各中学校では学校説明会がスタートしていきます。
すでに説明会をおこなっている学校もあります。
中学受験をお考えのご家庭は、その日程を新聞やネットなどで調べられているのではないでしょうか。

私は、この学校説明会へ参加するのは大切なことだと考えております。
特に、第1志望校ではない学校へ足を運ぶことは、とても大切です。
学校説明会へは何校か、また何回か行くことをお勧めいたします。

中学受験を控えたお子様がいらっしゃるご家庭の皆様は、学校説明会やオープンキャンパスへ足を運ばれたことがあると思います。
その時、第1志望校はとてもよく見えたのではないでしょうか。
多くの生徒達は、先入観やあこがれで、学校が輝いて見え、自分たちの目も輝かせていたのではないかな、と思います。

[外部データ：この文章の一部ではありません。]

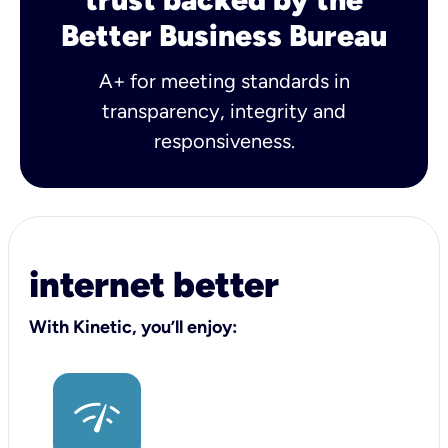
Better Business Bureau
A+ for meeting standards in
transparency, integrity and
responsiveness.
internet better
With Kinetic, you’ll enjoy: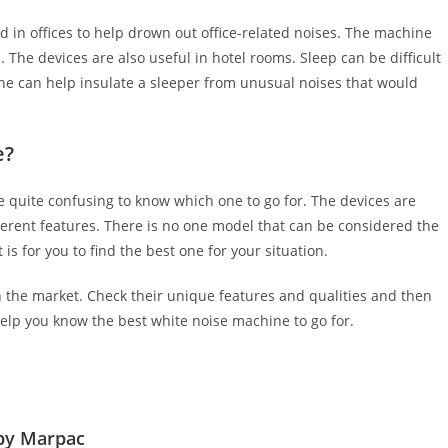
 in offices to help drown out office-related noises. The machine
 The devices are also useful in hotel rooms. Sleep can be difficult
 can help insulate a sleeper from unusual noises that would
e?
e quite confusing to know which one to go for. The devices are
ferent features. There is no one model that can be considered the
s for you to find the best one for your situation.
n the market. Check their unique features and qualities and then
elp you know the best white noise machine to go for.
by Marpac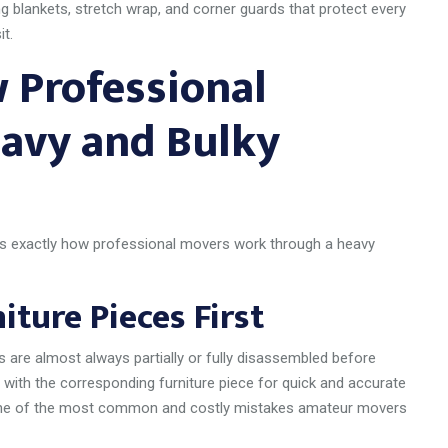
 blankets, stretch wrap, and corner guards that protect every
t.
 Professional
avy and Bulky
is exactly how professional movers work through a heavy
ture Pieces First
s are almost always partially or fully disassembled before
 with the corresponding furniture piece for quick and accurate
s one of the most common and costly mistakes amateur movers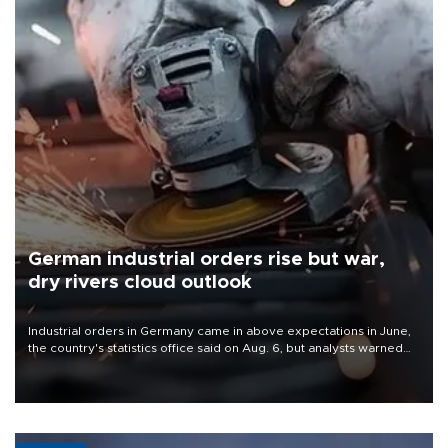
German industrial orders rise but war,
dry rivers cloud outlook
Industrial orders in Germany came in above expectations in June,
the country's statistics office said on Aug. 6, but analysts warned
that rivers running dry and the Mideast war could spell trouble.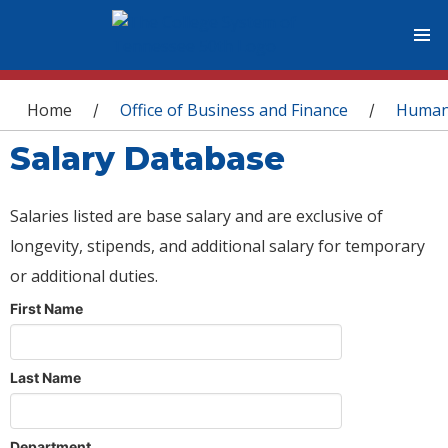
You are here
Home
Office of Business and Finance
Human
/
/
Salary Database
Salaries listed are base salary and are exclusive of
longevity, stipends, and additional salary for temporary
or additional duties.
First Name
Last Name
Department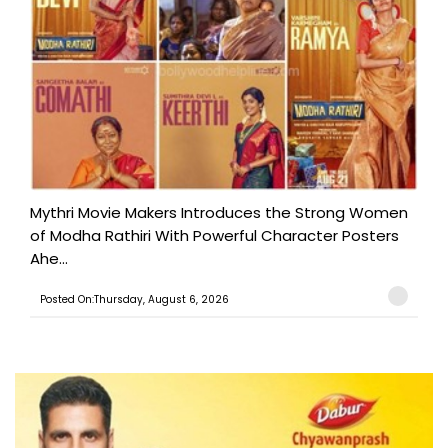
Mythri Movie Makers Introduces the Strong Women
of Modha Rathiri With Powerful Character Posters
Ahe...
Posted On:Thursday, August 6, 2026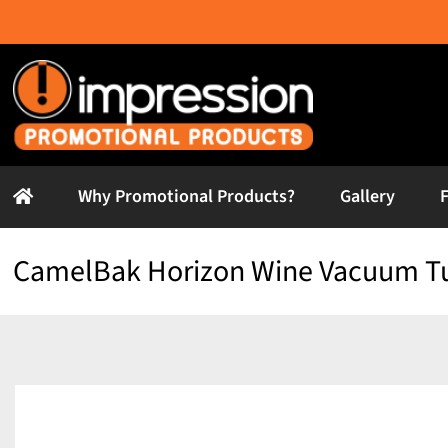
Skip
to
content
Why Promotional Products?
Gallery
CamelBak Horizon Wine Vacuum T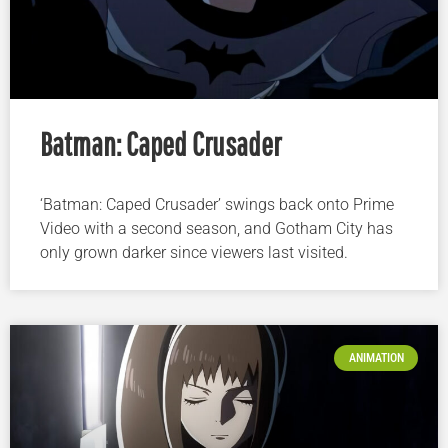
Batman: Caped Crusader
‘Batman: Caped Crusader’ swings back onto Prime
Video with a second season, and Gotham City has
only grown darker since viewers last visited.
ANIMATION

ただ、当然ながら、その学校へはだれでも望めば入れるわけではありません。
だれでも必ずその第1志望校へ合格するわけではないので、プラスとマイナスの可能性を考えて、保護者の方は、なるべく多くの学校を見て、感じておくことが大切ではないか、と考えております。
もちろん、子供たちが第1志望校以外、見向きもせずに頑張っていくことは大切なことだと思います。
その一途な、真剣な思いが合格へのパワーになると思います。

しかし、大人である保護者までもが、同じ姿勢で中学受験に立ち向かって良いのでしょうか。
入試は確実なものではありません。
逆転合格もあれば、想定外の不合格もあります。
その時、保護者である大人たちまでもが打ちひしがれ、子供たちの将来へのターニングポイントで次の一手を示してあげられないとしたら、子供たちはどうなるでしょうか。

第1志望校へ合格することは、それが一番大事なことで、嬉しい事です。
しかし、何度も繰り返すのですが、大人たちはすべての人達が合格していかないことを知っています。
「大切なこと」それは第1志望校以外についても、よく調べ、万が一に備えておくことではないでしょうか。
それが出来るのは、多くの人生経験を積んできた大人たちの役目だと思います。
子供たちとともに、受験に熱くなる一方で、冷静な目で成績を見つめ、将来を見つめておくことが大切です。

現在、中学受験が成熟期を迎え、名門校はますます名門校として磨きをかけ、その他の学校も、独自色を打ち出しています。
少子化ではあるものの、大学入試の変革や、社会的な動きをみると、私立を志すご家庭は増えていくことと思います。
今後、中学受験は関東、関西、広島などについで、東海地区でもより一層、成熟していくことと思います。
「お子様に合った学校が最も偏差値の高い学校である」、、、ではなく、「お子様に合った学校が最も偏差値の高い学校だった」という風に考えられるようになってくると思います。
できるだけ多くの学校を見ていただけたらと思います。

では、どういう基準で説明会の参加をしていくと良いか、以下の表をご参照ください。
第1志望校は第1象限か第2象限にありますが、多くの生徒達は第1志望校が第2象限にあることが多いです。
これら第1、2象限の学校は、既に説明会などに行き、学校のことをよくご存知だと思います。
そして、第4象限に入る学校が、いわゆる「すべり止め」の学校になります。
この第4象限に入る学校も、ぜひ見て、調べていただくことをおすすめします。
その結果、「すべり止め」という視点ではなく、その学校が持つ独自の魅力を発見していただけたらと思います。

いろんな情報があり、どうしても噂などに真実があるように感じ、何を信じるべきかよくわからないこともあるかもしれません。
しかし、しっかりと目で見て、話を聞き、言葉では言えない何かを肌で感じることで、その学校が持つ「何か」、、、メリットなのかデメリットなのか。それらはご家庭によって違うと思いますが、「それら」を感じて、お子様と、学習の合間に話し合っていくことが、中学受験を戦いぬく上での一つの「武器」になると考えております。